I did a search of previous posts but could not find the answer, so here is my question.
When lifting the with a floor jack under the differential pumpkin, do you include the aluminum cover lip in the floor jacks cup, or avoid it by only jacking up by the pumpkin only. 
I usually on my other vehicles include the cover, but was afraid of the GTO's aluminum one might crack.


----------



## SANDU002 (Oct 13, 2004)

You can use the cover. I have done it several times.


----------



## canadianGTO (Aug 8, 2009)

Thanks.


----------



## AlaGreyGoat (Jul 6, 2006)

Here is the pic of the lifting points for the GTO.
I personally wouldn't use the rearend pumpkin location.
The rear rubber mount and the cradle, itself, is pretty
fragile and this is a HEAVY car.

SEE: GTO Lifting Locations.gif


(1) Suspension Contact Hoist Lifting Locations 
(2) Preferred Frame Contact Lifting and Jacking Locations 
(3) Spare Tire Service Jack Lifting Locations and Optional Vehicle Jacking Locations 
(4) Optional Floor Jack Lifting Locations


----------



## canadianGTO (Aug 8, 2009)

Thanks for the detailed diagram.
I can only see lifting it in my garage by the pumpkin in order to be able to use the frame lifting points for the jack stands, am I correct with that assumption?


----------



## svede1212 (Nov 1, 2005)

canadianGTO said:


> Thanks for the detailed diagram.
> I can only see lifting it in my garage by the pumpkin in order to be able to use the frame lifting points for the jack stands, am I correct with that assumption?


I'v done the same thing countless times to get the floor jacks under the subframe.
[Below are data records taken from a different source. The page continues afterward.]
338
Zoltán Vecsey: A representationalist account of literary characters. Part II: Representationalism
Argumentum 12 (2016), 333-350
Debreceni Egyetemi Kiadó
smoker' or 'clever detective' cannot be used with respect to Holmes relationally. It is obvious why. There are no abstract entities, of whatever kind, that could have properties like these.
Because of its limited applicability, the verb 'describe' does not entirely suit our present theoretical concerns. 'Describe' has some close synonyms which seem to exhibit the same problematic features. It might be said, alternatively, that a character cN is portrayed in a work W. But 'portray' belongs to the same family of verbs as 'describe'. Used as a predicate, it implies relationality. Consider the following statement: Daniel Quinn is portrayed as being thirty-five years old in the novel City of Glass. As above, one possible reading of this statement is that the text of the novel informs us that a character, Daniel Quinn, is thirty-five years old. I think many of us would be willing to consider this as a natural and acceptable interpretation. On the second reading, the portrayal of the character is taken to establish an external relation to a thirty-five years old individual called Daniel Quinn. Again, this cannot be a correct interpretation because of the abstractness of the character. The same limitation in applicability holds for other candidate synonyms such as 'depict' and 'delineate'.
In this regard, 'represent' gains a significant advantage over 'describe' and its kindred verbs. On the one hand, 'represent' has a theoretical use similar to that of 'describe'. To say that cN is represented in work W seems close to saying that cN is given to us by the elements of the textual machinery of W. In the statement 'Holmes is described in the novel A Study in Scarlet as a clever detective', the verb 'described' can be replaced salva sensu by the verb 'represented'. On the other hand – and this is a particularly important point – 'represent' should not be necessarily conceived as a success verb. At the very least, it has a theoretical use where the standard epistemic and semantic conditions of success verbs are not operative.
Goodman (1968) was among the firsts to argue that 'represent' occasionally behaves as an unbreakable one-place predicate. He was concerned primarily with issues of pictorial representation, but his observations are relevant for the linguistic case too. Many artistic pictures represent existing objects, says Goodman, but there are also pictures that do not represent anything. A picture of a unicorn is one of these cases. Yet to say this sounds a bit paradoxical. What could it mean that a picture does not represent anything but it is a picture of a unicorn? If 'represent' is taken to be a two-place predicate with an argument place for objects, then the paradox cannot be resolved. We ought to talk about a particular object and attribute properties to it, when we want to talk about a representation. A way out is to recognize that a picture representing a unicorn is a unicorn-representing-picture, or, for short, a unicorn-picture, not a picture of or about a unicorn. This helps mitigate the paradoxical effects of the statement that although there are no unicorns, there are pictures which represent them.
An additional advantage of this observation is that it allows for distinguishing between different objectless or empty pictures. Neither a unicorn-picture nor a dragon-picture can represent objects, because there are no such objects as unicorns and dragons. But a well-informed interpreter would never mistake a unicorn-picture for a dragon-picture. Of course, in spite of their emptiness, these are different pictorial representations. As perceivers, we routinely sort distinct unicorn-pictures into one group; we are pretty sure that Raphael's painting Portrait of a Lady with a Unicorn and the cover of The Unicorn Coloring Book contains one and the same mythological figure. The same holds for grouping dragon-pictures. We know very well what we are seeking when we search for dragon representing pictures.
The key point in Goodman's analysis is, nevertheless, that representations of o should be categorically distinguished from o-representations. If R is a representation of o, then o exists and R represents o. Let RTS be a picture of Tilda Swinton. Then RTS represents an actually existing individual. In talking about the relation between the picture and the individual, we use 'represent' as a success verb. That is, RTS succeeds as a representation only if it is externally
I also lift the front by the crossmember at the back end of the skid plate for the same reason


----------



## GM4life (Mar 18, 2007)

canadianGTO said:


> Thanks for the detailed diagram.
> I can only see lifting it in my garage by the pumpkin in order to be able to use the frame lifting points for the jack stands, am I correct with that assumption?


Yes, I use the pumpkin instead of the little tab on the diff mount because it gives me the extra inch or two for my little Al lightweight jack.


----------